- **SUPPLIED PASSAGE**
>>>>
BAM Raises Money in Support of Northwest Detention Center Resistance
January 29, 2018
In late December 2017, the Washington-based community activist and mother, Maru Mora-Villalpando was served a “Notice to Appear,” which marks the beginning of deportation proceedings by Immigration and Customs Enforcement (ICE). Mora-Villalpando is a 47-year-old Mexican native who has lived in the US for over 25 years after entering the country on a visa and not returning when her visa expired. She believes that ICE is targeting her based on her outspoken public work as an immigration activist.Afton Weaver
Mora-Villalpando is an organizer of the Northwest Detention Center Resistance (NWDCR), a grassroots organization demanding better conditions within the Northwest Detention Center in Tacoma, Washington. The Northwest Detention Center is run by the for-profit GEO Group, Inc. The facility has 1,575 beds, which makes it one of the largest in the US. The NWDCR has worked to give the detainees a voice and to shed light on the many unjust and illogical practices taking place away from the public’s view.
<<<<
- **EXTRACTED INFORMATION**
>>>>
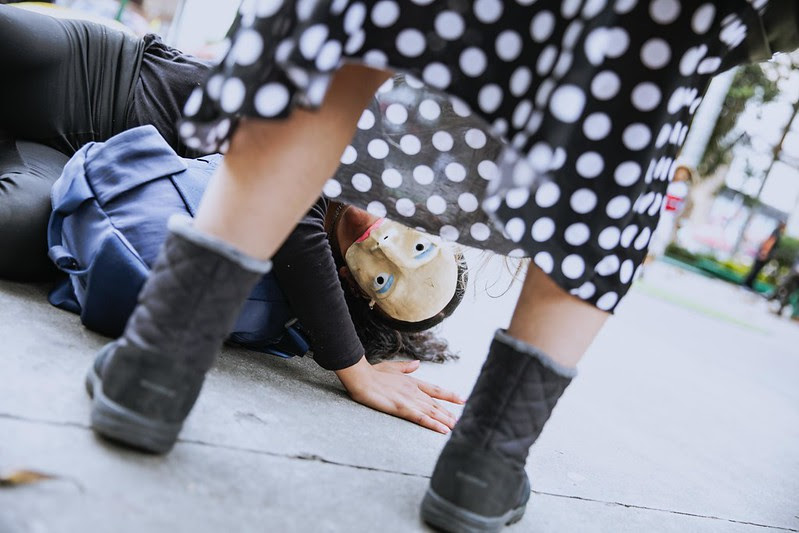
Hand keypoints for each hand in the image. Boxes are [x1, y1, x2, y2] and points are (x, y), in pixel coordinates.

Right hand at [335, 356, 464, 433]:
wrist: (361, 377)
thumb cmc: (373, 372)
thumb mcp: (391, 367)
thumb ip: (406, 367)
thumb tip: (417, 363)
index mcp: (412, 381)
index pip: (435, 390)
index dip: (449, 395)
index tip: (462, 399)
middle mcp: (414, 391)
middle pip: (435, 404)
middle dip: (448, 413)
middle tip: (460, 421)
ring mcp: (409, 399)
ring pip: (432, 411)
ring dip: (445, 420)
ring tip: (455, 427)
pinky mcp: (401, 408)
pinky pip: (421, 418)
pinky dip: (433, 424)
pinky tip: (442, 430)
<<<<
- **ASSIGNED TASK A**
List every organization or company named in the article on the Northwest Detention Center resistance, including its headline. Leave out facilities such as the detention center itself.
- **ASSIGNED TASK B**
Continue the article on the Northwest Detention Center resistance, starting after its final sentence.

- **TASK ANSWER A**
BAM
Immigration and Customs Enforcement (ICE)
Northwest Detention Center Resistance (NWDCR)
GEO Group, Inc.

- **TASK ANSWER B**
For the last three years, the Whitman student organization Borders as Method (BAM) has led a weekend immigration project which included visiting the Northwest Detention Center and working in solidarity with the NWDCR. Throughout last week, BAM held a bake sale to raise money for Mora-Villalpando’s Deportation Defense Fund.
“Maru has been a very important figure in bringing attention to the detention center,” Senior Cassandra Otero, President of BAM said. “The insidiousness of immigration detention is that it is so hidden away people don’t know about it. It’s in an isolated, hard to reach, industrial sector of the city. People don’t go there.”
Afton Weaver
Aaron Bobrow-Strain, an Associate Professor of Politics at Whitman College and a member of the Walla Walla Immigrants Rights Coalition, is currently working on a book dealing with the topics of immigrant detention and deportation in the United States.
“It seems like ICE is making a concerted effort to suppress critique of its policies by targeting immigrants who speak out against them,” Bobrow-Strain said, regarding other immigrant advocacy leaders across the nation who have recently been targeted by ICE.
Crossing into the US in violation of immigration laws is considered improper entry and is criminally punishable. However, immigration detention centers mainly house individuals suspected of visa violations (entering the country legally and overstaying their visas) and unauthorized arrival (arriving at the border as asylum seekers or refugees). These cases are civil, not criminal, offenses. That means most detainees do not have the same rights afforded by accused criminals.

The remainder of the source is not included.